Successful appeal for Bell pensioners highlights unusual litigation tactic, says lawyer

The case previously made headlines for its analysis of commas in legal writing

Successful appeal for Bell pensioners highlights unusual litigation tactic, says lawyer
Jonathan Ptak

Bell must pay former employees tens of millions of dollars more toward their pensions to keep up with rising prices, said the Court of Appeal for Ontario, overturning a lower court ruling.

The Feb. 21 class action decision, Austin v. Bell Canada, 2020 ONCA 142, focused on interpretation of a pension plan, particularly whether the rounding policy of Statistics Canada applied to the 1.49371 per cent Consumer Price Index adjustment.

Jonathan Ptak, a partner at Koskie Minsky LLP and one of the lawyers for the appellants, says the decision is an important reminder of the role that class actions play in access to justice.

“It took only two years from the date of commencement of the action to through judgment and an appeal to vindicate the rights of 35,000 pensioners,” he says. 

“The amounts per pensioner aren't big enough to warrant commencing cases individually. This case could really only be done by way of a class proceeding …. the manner in which it was prosecuted — quickly and going to judgment at the same time as certification — really gave them an opportunity to access the courts.” 

Part of the speed of the case stemmed from the decision for the plaintiff to ask for summary judgment at the outset, says Ptak. Although it’s a rare occurrence, Ptak says the language of the contract was clear enough in his view to move “aggressively.” 

“It's very rare, in the class action context, that it's the plaintiffs that bring a summary judgment motion right at the outset of the case . . . . It's much more common for the defendant,” he says.

“People often think, for good reason, that class actions can be lengthy procedural vehicles. This is an example of one which is very efficiently prosecuted.” 

The lower court had dismissed the motion, finding that Bell was entitled to its current practice, which was to round the pension index to two decimal points. But the appeal decision, written by Justice James MacPherson with Justices Robert Sharpe and Mahmud Jamal concurring, found that the wording in the plan requires Bell to follow Statistics Canada’s policy of rounding to only one decimal point.

“If the appellant is right, 1.5 per cent is rounded to two per cent. If Bell is right, 1.49 per cent is rounded to one per cent.
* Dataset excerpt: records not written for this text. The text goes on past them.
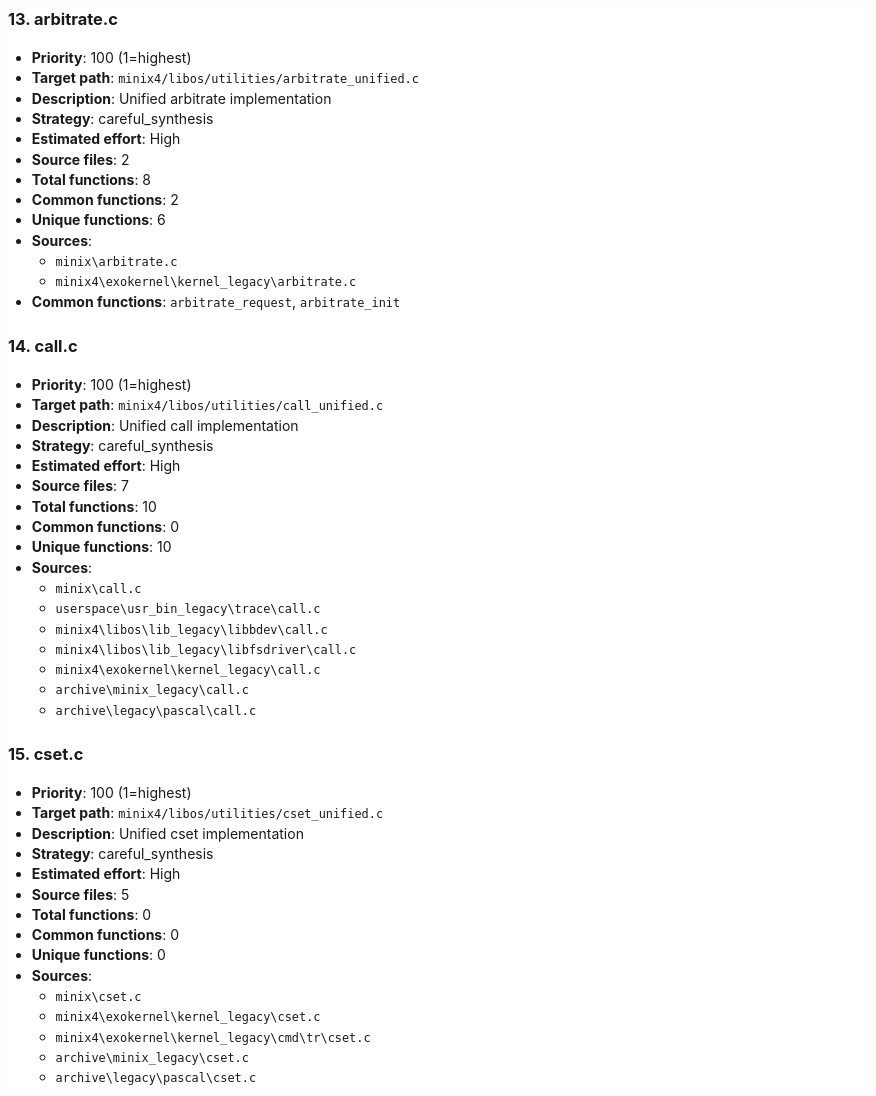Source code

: ### 13. arbitrate.c
- **Priority**: 100 (1=highest)
- **Target path**: `minix4/libos/utilities/arbitrate_unified.c`
- **Description**: Unified arbitrate implementation
- **Strategy**: careful_synthesis
- **Estimated effort**: High
- **Source files**: 2
- **Total functions**: 8
- **Common functions**: 2
- **Unique functions**: 6
- **Sources**:
  - `minix\arbitrate.c`
  - `minix4\exokernel\kernel_legacy\arbitrate.c`
- **Common functions**: `arbitrate_request`, `arbitrate_init`

### 14. call.c
- **Priority**: 100 (1=highest)
- **Target path**: `minix4/libos/utilities/call_unified.c`
- **Description**: Unified call implementation
- **Strategy**: careful_synthesis
- **Estimated effort**: High
- **Source files**: 7
- **Total functions**: 10
- **Common functions**: 0
- **Unique functions**: 10
- **Sources**:
  - `minix\call.c`
  - `userspace\usr_bin_legacy\trace\call.c`
  - `minix4\libos\lib_legacy\libbdev\call.c`
  - `minix4\libos\lib_legacy\libfsdriver\call.c`
  - `minix4\exokernel\kernel_legacy\call.c`
  - `archive\minix_legacy\call.c`
  - `archive\legacy\pascal\call.c`

### 15. cset.c
- **Priority**: 100 (1=highest)
- **Target path**: `minix4/libos/utilities/cset_unified.c`
- **Description**: Unified cset implementation
- **Strategy**: careful_synthesis
- **Estimated effort**: High
- **Source files**: 5
- **Total functions**: 0
- **Common functions**: 0
- **Unique functions**: 0
- **Sources**:
  - `minix\cset.c`
  - `minix4\exokernel\kernel_legacy\cset.c`
  - `minix4\exokernel\kernel_legacy\cmd\tr\cset.c`
  - `archive\minix_legacy\cset.c`
  - `archive\legacy\pascal\cset.c`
The difference to the class members between a two per cent and a one per cent increase in the 2017 pension is over $10 million for the first year and, over the long-term, over $100 million,” wrote MacPherson. 

The lower court judge, Edward Morgan, made headlines when his decision was released in August 2019, namely due to his interpretation of a comma used in the plan. 
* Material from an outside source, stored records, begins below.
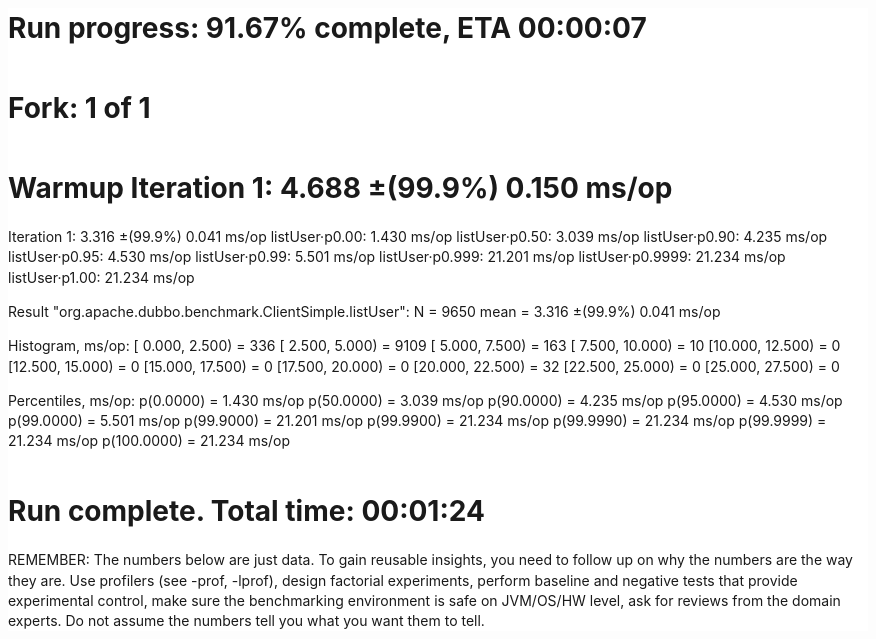 # Run progress: 91.67% complete, ETA 00:00:07
# Fork: 1 of 1
# Warmup Iteration   1: 4.688 ±(99.9%) 0.150 ms/op
Iteration   1: 3.316 ±(99.9%) 0.041 ms/op
                 listUser·p0.00:   1.430 ms/op
                 listUser·p0.50:   3.039 ms/op
                 listUser·p0.90:   4.235 ms/op
                 listUser·p0.95:   4.530 ms/op
                 listUser·p0.99:   5.501 ms/op
                 listUser·p0.999:  21.201 ms/op
                 listUser·p0.9999: 21.234 ms/op
                 listUser·p1.00:   21.234 ms/op



Result "org.apache.dubbo.benchmark.ClientSimple.listUser":
  N = 9650
  mean =      3.316 ±(99.9%) 0.041 ms/op

  Histogram, ms/op:
    [ 0.000,  2.500) = 336 
    [ 2.500,  5.000) = 9109 
    [ 5.000,  7.500) = 163 
    [ 7.500, 10.000) = 10 
    [10.000, 12.500) = 0 
    [12.500, 15.000) = 0 
    [15.000, 17.500) = 0 
    [17.500, 20.000) = 0 
    [20.000, 22.500) = 32 
    [22.500, 25.000) = 0 
    [25.000, 27.500) = 0 

  Percentiles, ms/op:
      p(0.0000) =      1.430 ms/op
     p(50.0000) =      3.039 ms/op
     p(90.0000) =      4.235 ms/op
     p(95.0000) =      4.530 ms/op
     p(99.0000) =      5.501 ms/op
     p(99.9000) =     21.201 ms/op
     p(99.9900) =     21.234 ms/op
     p(99.9990) =     21.234 ms/op
     p(99.9999) =     21.234 ms/op
    p(100.0000) =     21.234 ms/op


# Run complete. Total time: 00:01:24

REMEMBER: The numbers below are just data. To gain reusable insights, you need to follow up on
why the numbers are the way they are. Use profilers (see -prof, -lprof), design factorial
experiments, perform baseline and negative tests that provide experimental control, make sure
the benchmarking environment is safe on JVM/OS/HW level, ask for reviews from the domain experts.
Do not assume the numbers tell you what you want them to tell.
The plan defined pension index as “the annual percentage increase of the Consumer Price Index, as determined by Statistics Canada,” and said that retirement benefits shall be augmented by a percentage of the pension index, “limited to a maximum of two per cent and calculated on a compounded basis.” The plan also said that all percentage increases shall be rounded to two decimal points except the pension index, which is rounded to the nearest whole number. 

“Ordinarily, if there is no comma, the ‘last antecedent rule’ states that the phrase at the end of the list will modify only the last item. If there is a comma, the ‘series qualifying rule’ states that the phrase will modify all items on the list,” the court of appeal judges recounted. “Here, there is not a list but there are two items: (1) the “annual percentage increase”, and (2) the ‘Consumer Price Index.’ Accordingly, the comma after ‘Consumer Price Index’ suggests that the phrase ‘as determined by Statistics Canada’ modifies both items. The motion judge appears to have accepted that interpretation but found that it was rebutted by the need to read the plan as a whole.” 

Morgan found that it was unlikely that “the drafters of the Plan went to all of that trouble and detail only to have the entire exercise rendered meaningless by a deferral to Statistics Canada’s method of rounding.” 

But the panel of appeal court judges found that the detail was not meaningless because “using the Statistics Canada one-decimal rounding policy will frequently produce a three-decimal figure in the calculation of the annual percentage increase for recently retired pensioners.” Further, while the panel of appeal judges did not find the pension plan ambiguous, they added that because Morgan did find the wording “awkward,” he should have applied the contra proferentem doctrine.

“The Plan was drafted by Bell without meaningful participation by the pensioners who are a vulnerable group in relation to Bell,” MacPherson wrote in the appeal decision. “Contra proferentem is regularly applied to resolve ambiguities in pension documents in favour of pensioners . . . .  given the ambiguity, the interpretation favouring the pensioners should prevail.” 

The appeal court granted representative plaintiff Leslie Austin costs of $22,500 inclusive of taxes and disbursements. Ptak says that while the comma interpretation has gotten a lot of attention in the press, the appeal didn’t rest on it.

“I think it reflects an affirmation of the effectiveness of class actions and pension matters to advance the collective rights of the pensioners in a streamlined way,” Ptak says of the decision. “Given it's a contract of adhesion, it could be very effectively prosecuted as a single-issue case, in a class action, which would bind the whole class.”